Hot Plate Test for Analgesic Activity

Eighty-four male Swiss albino mice (22 ± 2 gm), 6-8 weeks of age were used in this study. The animals were obtained from the breeding colony maintained at the animal house of the El-Nile Pharmaceutical and Chemical Industries Company, Cairo, Egypt. Animals were kept in a controlled environment (25 ± 2°C, 50 ± 5 % humidity) under a 12-hour light/dark cycle and had free access to a standard pellet chow and tap water throughout the study.
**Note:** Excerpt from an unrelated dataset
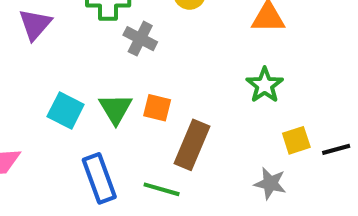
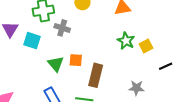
cyan square: (66, 110) -> (32, 41), moved
yellow square: (296, 140) -> (146, 46), moved

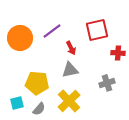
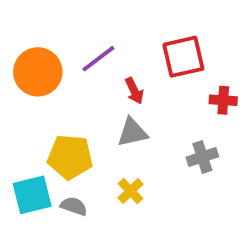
yellow cross: (69, 101) -> (131, 191), size x0.6
cyan square: (17, 103) -> (32, 195), size x1.5
gray semicircle: (39, 109) -> (74, 206), turned -112

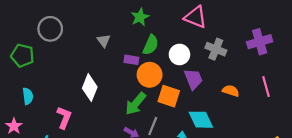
All experiments were conducted at Al-Azhar University, Faculty of Pharmacy, Cairo, Egypt. Experiments were conducted according to the recommendations of the ethics committee for animal welfare and have been approved by Institutional Animal Care and Utilization. Hot plate test was used to estimate analgesic activity by the method explained by Eddy and Leimbach [21]. Mice were retained on a hot plate having a stable temperature of 55 ± 1°C. The time taken for either paw licking or jumping was recorded. Each mouse was individually placed on the hot plate in order to find the animal’s reaction to electrical heatinduced pain (licking of the fore paws and eventually jumping). The latency until mice showed first signs of discomfort (hind paw lifting, hind paw licking, or jumping) were recorded, before (baseline), and response was determined after 60 min the administration of normal saline, indomethacin (10 mg/kg), diclofenac sodium (7 mg/ kg) (Figure 1) and the tested compounds (1-11) (Figure 2) (10mg/ kg). Data were analyzed using statistical software Graph Pad Prism version 5. One-way analysis of variance (ANOVA) test was used to ascertain the significance of variations between the times of licking in hot plate test. All data were considered significant at p< 0.05 [22].